For the first time in my life I had to go to the city dump, to get rid of two broken down mattresses that neither donation centers nor the garbage collector would take.
The dump. Yikes.
Not only was there a line to get in, but I had to pay to get rid of my junk. And I had to drive for about two miles up a winding hill, in the middle of nowhere.
I finally reached the dump. It was remote, flat land all around it.
But as I got closer, the mound of ‘stuff’ got bigger and bigger, filling a hillside. Machines all around pushing the junk deeper into itself. Workers, mostly men, unloading truckloads of stuff to discard.

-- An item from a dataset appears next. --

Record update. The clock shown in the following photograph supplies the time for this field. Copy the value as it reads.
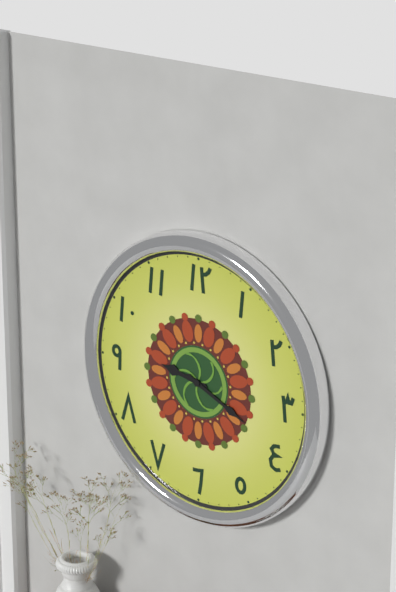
9:19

It was sad but somehow revelatory, in a few ways.
It made me think of all the junk in my life – not just my piles that need purging and organizing, but the emotional, spiritual — where do I dump it?
Jesus said, “Come to me all ye who labor and are heavy laden, and I will give you rest.” (Matthew 11:28). He also paid the eternal ‘fee’ to let us dump our junk on him and leave it behind. He’d take care of it and ease our burden and our pain, so that the past wouldn’t have to bind us forever. And as I saw, it’s not fun work. It’s draining and it smells. Our burdensome junk, our sin, our weaknesses — they smell.

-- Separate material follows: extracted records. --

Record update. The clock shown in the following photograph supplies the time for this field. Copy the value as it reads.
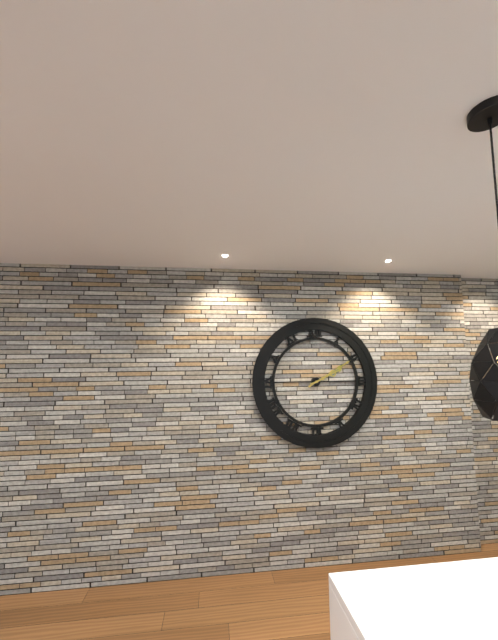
2:10
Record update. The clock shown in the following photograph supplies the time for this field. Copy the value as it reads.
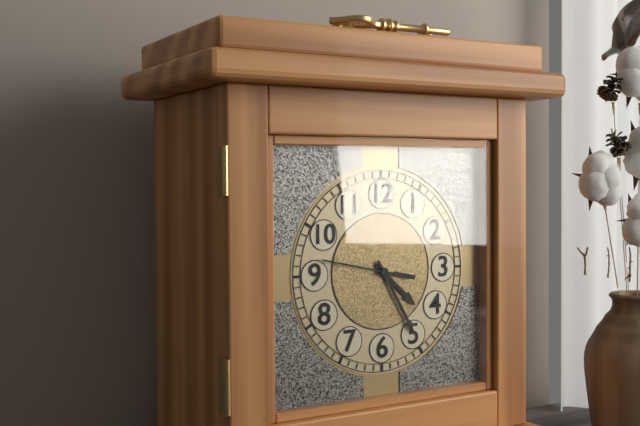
4:25:47
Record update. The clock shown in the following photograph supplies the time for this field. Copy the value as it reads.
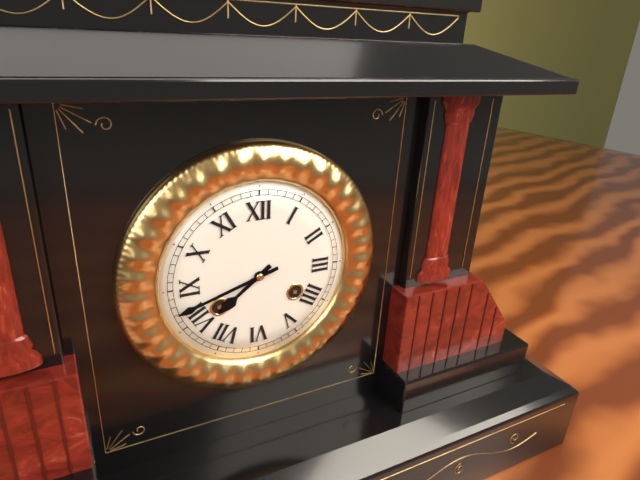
7:42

I felt, literally, so much lighter when I left. So grateful. But it was also sad, that some people choose to remain in the dump, so to speak, remain in the worst choices, remain in the worst scenarios and worst attitudes. Some even prefer it so that they have something to complain about.
Yet as I drove away, passing the piles bigger than any I’d ever seen, I realized that redemption was there. Not only was there more active recycling than I’d ever seen (wood, greenery, paper, glass, metal) but it was heartening to know that many dumped items were being taken by others to use, or would be somehow recast and re-purposed, given new life. Just like we are, every single day, with God’s faithful forgiveness and healing, renewed by his hope and love.
Because of that strangely overwhelming feeling of grace I received there in the dump, I found myself interested in what I saw lying around everywhere. Everything in that dump had a story, somehow. Who had sat in that now-discarded chair? What’s its tale? Or that old sofa? Or that blue mattress – who slept on it? That pile of ruined woodshelves – what did they used to hold? Whose house were they in? So many stories were strewn across that dump site.
I couldn’t stop thinking even of my own history: here was my daughter’s old mattress, once pristine, where she slept and read her books, said her prayers and bounced on it with her neighborhood friends belting out “Everything is Awesome!” Now it was part of the pile, the past, the leave-behinds.
But it was okay. There was thankfully a new bed now, replaced under warranty: there would be new stories, new nighttime conversations to be had, new memories. We’d still remember the old one fondly, but it was time to move on. The purging was ultimately healthy, even if it had to involve a trip through the smelly, dirty and unexpected. Sometimes it’s only from such a place that we can truly appreciate the treasures of our life.